**PROBLEM TO SOLVE**: Please set down each line of the data again, unchanged.
LISTED ENTRIES: Begin
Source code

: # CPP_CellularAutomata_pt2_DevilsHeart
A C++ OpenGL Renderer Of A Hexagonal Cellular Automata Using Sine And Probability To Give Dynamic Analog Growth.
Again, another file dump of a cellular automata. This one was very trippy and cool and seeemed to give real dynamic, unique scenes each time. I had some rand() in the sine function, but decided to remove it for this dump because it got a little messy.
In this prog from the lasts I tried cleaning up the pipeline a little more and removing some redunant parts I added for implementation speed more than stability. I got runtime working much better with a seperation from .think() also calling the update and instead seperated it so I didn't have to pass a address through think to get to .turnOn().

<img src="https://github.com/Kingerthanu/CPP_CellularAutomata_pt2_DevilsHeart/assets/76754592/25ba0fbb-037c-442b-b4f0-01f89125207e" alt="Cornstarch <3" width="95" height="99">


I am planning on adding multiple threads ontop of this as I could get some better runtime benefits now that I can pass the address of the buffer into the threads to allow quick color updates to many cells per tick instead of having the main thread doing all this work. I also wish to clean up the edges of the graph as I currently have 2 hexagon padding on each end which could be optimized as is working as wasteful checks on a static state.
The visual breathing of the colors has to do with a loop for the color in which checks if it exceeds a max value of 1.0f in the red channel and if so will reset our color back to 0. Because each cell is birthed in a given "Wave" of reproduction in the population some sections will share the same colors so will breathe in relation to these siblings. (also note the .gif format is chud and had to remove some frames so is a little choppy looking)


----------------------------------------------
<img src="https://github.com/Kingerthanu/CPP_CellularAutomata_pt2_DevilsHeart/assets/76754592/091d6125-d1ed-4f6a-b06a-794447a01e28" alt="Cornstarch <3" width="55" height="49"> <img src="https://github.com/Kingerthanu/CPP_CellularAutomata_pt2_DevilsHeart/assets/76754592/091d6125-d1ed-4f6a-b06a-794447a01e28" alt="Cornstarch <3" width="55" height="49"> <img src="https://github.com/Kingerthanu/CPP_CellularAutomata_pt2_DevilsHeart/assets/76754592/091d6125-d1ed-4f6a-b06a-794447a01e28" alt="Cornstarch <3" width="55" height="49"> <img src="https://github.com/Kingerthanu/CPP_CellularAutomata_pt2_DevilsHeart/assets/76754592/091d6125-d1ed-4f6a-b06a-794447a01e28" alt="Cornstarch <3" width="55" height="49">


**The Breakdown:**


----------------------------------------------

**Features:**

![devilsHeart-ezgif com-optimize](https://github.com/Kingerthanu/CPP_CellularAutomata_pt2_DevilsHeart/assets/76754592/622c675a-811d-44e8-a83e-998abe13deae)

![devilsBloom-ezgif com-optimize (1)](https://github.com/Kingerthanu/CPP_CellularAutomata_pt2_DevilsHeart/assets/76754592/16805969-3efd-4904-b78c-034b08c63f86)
LISTED ENTRIES: End
**SOLVED PROBLEM**:
Source code

: # CPP_CellularAutomata_pt2_DevilsHeart
A C++ OpenGL Renderer Of A Hexagonal Cellular Automata Using Sine And Probability To Give Dynamic Analog Growth.
Again, another file dump of a cellular automata. This one was very trippy and cool and seeemed to give real dynamic, unique scenes each time. I had some rand() in the sine function, but decided to remove it for this dump because it got a little messy.
In this prog from the lasts I tried cleaning up the pipeline a little more and removing some redunant parts I added for implementation speed more than stability. I got runtime working much better with a seperation from .think() also calling the update and instead seperated it so I didn't have to pass a address through think to get to .turnOn().

<img src="https://github.com/Kingerthanu/CPP_CellularAutomata_pt2_DevilsHeart/assets/76754592/25ba0fbb-037c-442b-b4f0-01f89125207e" alt="Cornstarch <3" width="95" height="99">


I am planning on adding multiple threads ontop of this as I could get some better runtime benefits now that I can pass the address of the buffer into the threads to allow quick color updates to many cells per tick instead of having the main thread doing all this work. I also wish to clean up the edges of the graph as I currently have 2 hexagon padding on each end which could be optimized as is working as wasteful checks on a static state.
The visual breathing of the colors has to do with a loop for the color in which checks if it exceeds a max value of 1.0f in the red channel and if so will reset our color back to 0. Because each cell is birthed in a given "Wave" of reproduction in the population some sections will share the same colors so will breathe in relation to these siblings. (also note the .gif format is chud and had to remove some frames so is a little choppy looking)


----------------------------------------------
<img src="https://github.com/Kingerthanu/CPP_CellularAutomata_pt2_DevilsHeart/assets/76754592/091d6125-d1ed-4f6a-b06a-794447a01e28" alt="Cornstarch <3" width="55" height="49"> <img src="https://github.com/Kingerthanu/CPP_CellularAutomata_pt2_DevilsHeart/assets/76754592/091d6125-d1ed-4f6a-b06a-794447a01e28" alt="Cornstarch <3" width="55" height="49"> <img src="https://github.com/Kingerthanu/CPP_CellularAutomata_pt2_DevilsHeart/assets/76754592/091d6125-d1ed-4f6a-b06a-794447a01e28" alt="Cornstarch <3" width="55" height="49"> <img src="https://github.com/Kingerthanu/CPP_CellularAutomata_pt2_DevilsHeart/assets/76754592/091d6125-d1ed-4f6a-b06a-794447a01e28" alt="Cornstarch <3" width="55" height="49">


**The Breakdown:**


----------------------------------------------

**Features:**

![devilsHeart-ezgif com-optimize](https://github.com/Kingerthanu/CPP_CellularAutomata_pt2_DevilsHeart/assets/76754592/622c675a-811d-44e8-a83e-998abe13deae)

![devilsBloom-ezgif com-optimize (1)](https://github.com/Kingerthanu/CPP_CellularAutomata_pt2_DevilsHeart/assets/76754592/16805969-3efd-4904-b78c-034b08c63f86)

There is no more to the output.